What is expected
List every line in the data below that contains the word "Reductores".

Segment Start: Supplied material

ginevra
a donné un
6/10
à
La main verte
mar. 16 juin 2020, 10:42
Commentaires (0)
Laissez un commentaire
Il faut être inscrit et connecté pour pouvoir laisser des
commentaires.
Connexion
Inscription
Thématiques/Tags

Segment End: Supplied material
Segment Start: Supplied material

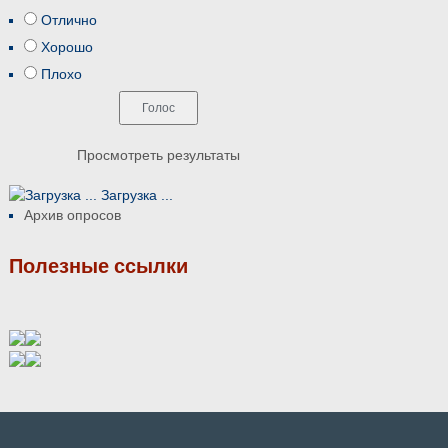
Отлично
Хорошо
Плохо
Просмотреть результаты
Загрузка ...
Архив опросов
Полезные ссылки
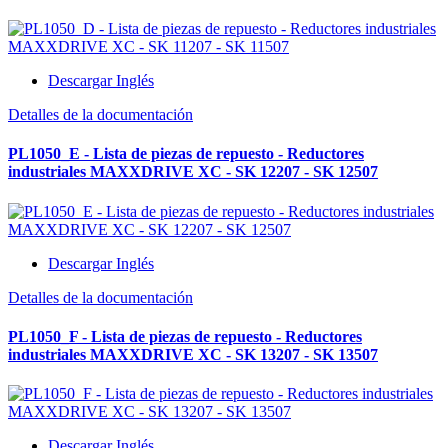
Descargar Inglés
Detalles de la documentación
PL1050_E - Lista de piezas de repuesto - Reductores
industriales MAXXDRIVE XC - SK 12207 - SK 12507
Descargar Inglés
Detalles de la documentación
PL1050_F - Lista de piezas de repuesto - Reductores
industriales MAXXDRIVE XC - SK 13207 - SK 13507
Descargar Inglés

Segment End: Supplied material

Answer box
PL1050_E - Lista de piezas de repuesto - Reductores
PL1050_F - Lista de piezas de repuesto - Reductores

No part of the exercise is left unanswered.